Tomasky still defends the as-yet unsubstantiated comments. He claims that Think Progress, which pushed the rumor mill into motion with nothing other than a supposition “basically made a reasonable surmise based on the known fund-raising practices of the Chamber’s overseas branches.”
He draws attention to another piece published yesterday on Think Progress by Lee Fang, entitled “Exclusive: Chamber Receives At Least $885,000 From Over 80 Foreign Companies in Disclosed Donations Alone.” The title itself says what it needs to say – by inserting the word “alone” it implies, with no evidence whatsoever, that there could be further UNDISCLOSED donations.
Lee Fang’s article attempts to damn the U.S. Chamber of Commerce, and refers to a further inhouse report that condemns the Chamber for previously saying that foreign funds did not exceed $100,000. That statement may have been in error, but it apparently came from a spokesperson, and not from any written documentation.
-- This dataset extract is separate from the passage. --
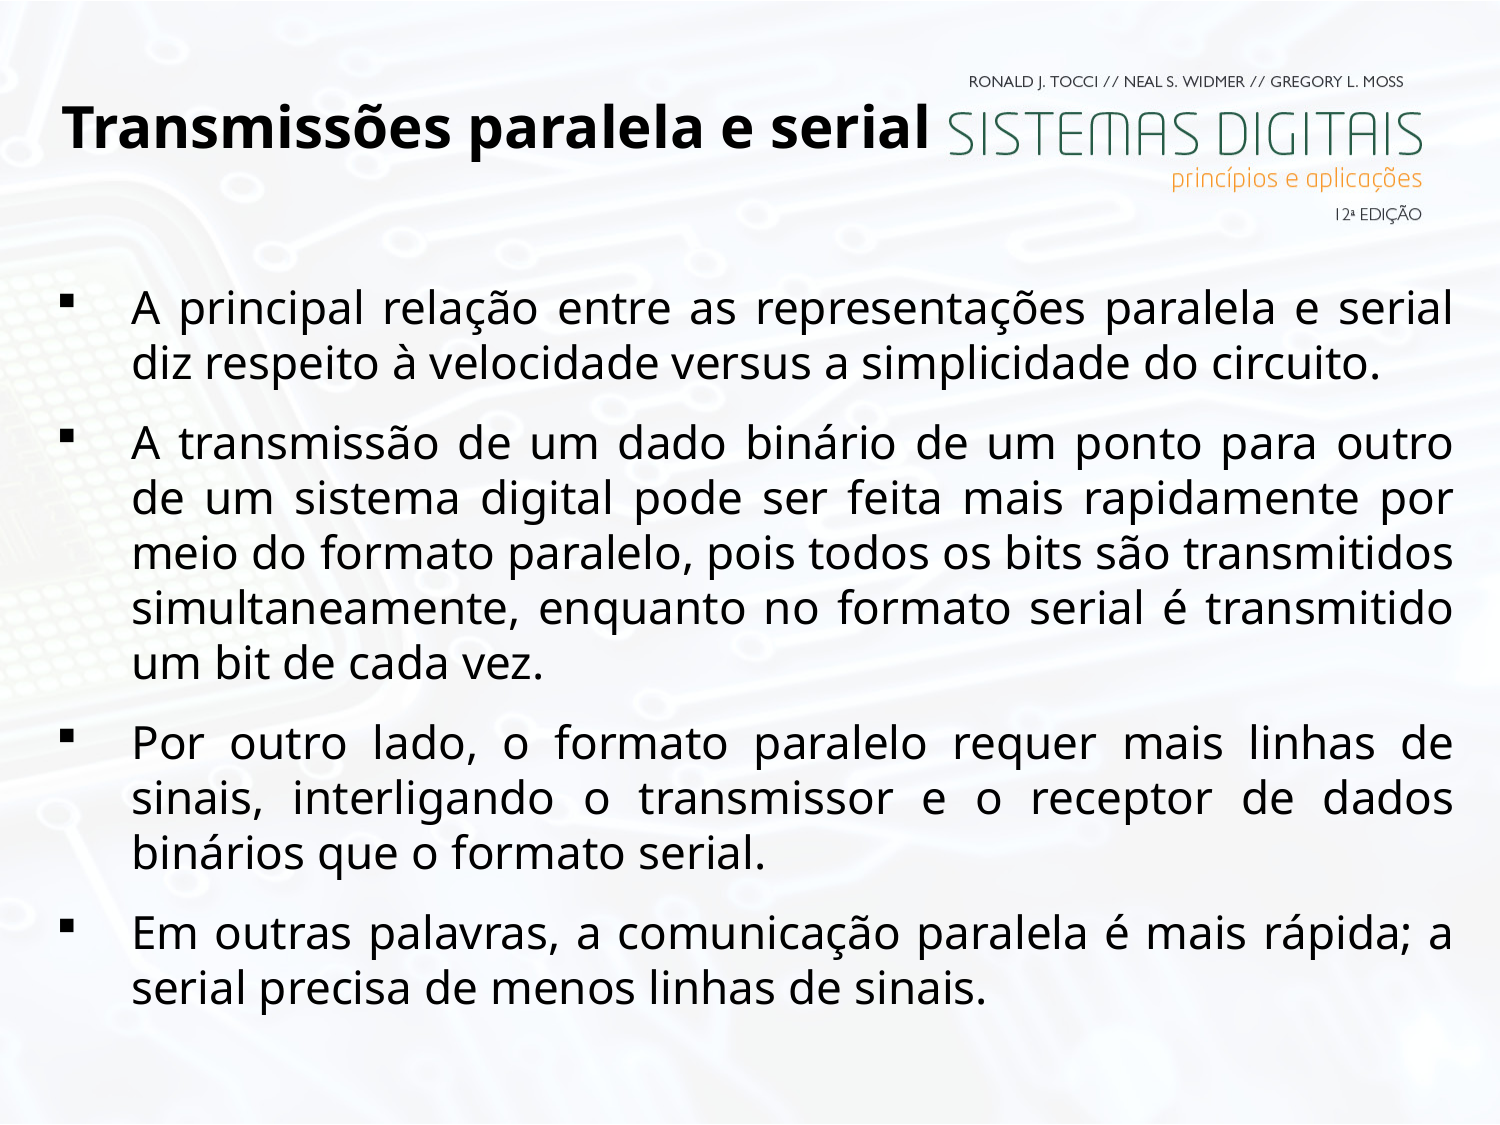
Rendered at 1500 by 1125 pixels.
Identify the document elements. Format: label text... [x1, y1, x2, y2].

subtitle A principal relação entre as representações paralela e serial diz respeito à velocidade versus a simplicidade do circuito. A transmissão de um dado binário de um ponto para outro de um sistema digital pode ser feita mais rapidamente por meio do formato paralelo, pois todos os bits são transmitidos simultaneamente, enquanto no formato serial é transmitido um bit de cada vez. Por outro lado, o formato paralelo requer mais linhas de sinais, interligando o transmissor e o receptor de dados binários que o formato serial. Em outras palavras, a comunicação paralela é mais rápida; a serial precisa de menos linhas de sinais. [41, 271, 1471, 1083]
title Transmissões paralela e serial [41, 42, 951, 209]
picture [0, 1, 1500, 1124]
The implication – never verified with “smoking gun” evidence – seems to be that the U.S. Chamber of Commerce is operating a policy of dishonesty, therefore anything is possible.
Spokespeople often make mistakes when addressing the media, but despite the thrust of Fang’s article, the only “evidence” of a discrepancy between what was stated and what actually took place comes entirely from the Chamber’s published accounts.
Furthermore, the important earlier allegations, that money from “foreign sources” has been used to fund attack campaigns against Democrats, still have not been proved to be true. Michael Tomasky states:
Fang has identified 84 more foreign companies that donate to the CoC’s 501c6 arm that is used, he writes, for attack ads. Dues contributions from these companies to the c6 total $885,000 – still not a large percentage of $75 million, but a pretty penny indeed, and far, far more than the $100,000 the chamber earlier acknowledged came from foreign companies.
He spells it out more plainly:
Here’s nearly a million foreign dollars, and Fang notes it could be more, that’s apparently going directly into a group running attack ads.
Fang still has not proved that the funds are going directly to the campaign, but truth is becoming irrelevant in this debate.
The Democratic National Committee is running a campaign of ads on cable TV, in which Karl Rove and Ed Gillespie are attacked. To augment the attack, the still unsubstantiated claims about the U.S. Chamber of Commerce are being used. The ad includes the words:
“Karl Rove, Ed Gillespie: They’re Bush cronies… The U.S. Chamber of Commerce: They’re shills for Big Business. And they’re stealing our democracy… Tell the Bush crowd and the Chamber of Commerce: Stop stealing our democracy.”
False information and innuendo are being used in the ethics-free media war. A  British street movement called the EDL is now being used by the leftist media to attack the Tea Party movement. The English Defense League is against the Islamification of Britain and Europe. It has been a standard practice of British-based media to tie any right-wing critics of Islamic extremism with the EDL and by implication suggest they are racist or that they also support the neofascist BNP party. Melanie Phillips is currently angry at being represented as an EDL supporter by a leftist blogger.  The main reason why Ms Phillips is being represented this way comes from a report in the Observer, the Sunday version of the Guardian newspaper.
This report, which was picked up in America by the Huffington Post, maintains that there are links between the EDL and the American Tea Party movement. The article uses the same “six degrees of separation” method of fact-collection that is becomingly commonplace for the left: A meets B who knows C, therefore A and C are in a conspiracy together.
Journalism is weakened when unsubstantiated “connections” are made as a means to smear individuals and organizations. When politicians take such reports seriously and present these unsubstantiated findings as fact, political ethics are also weakened.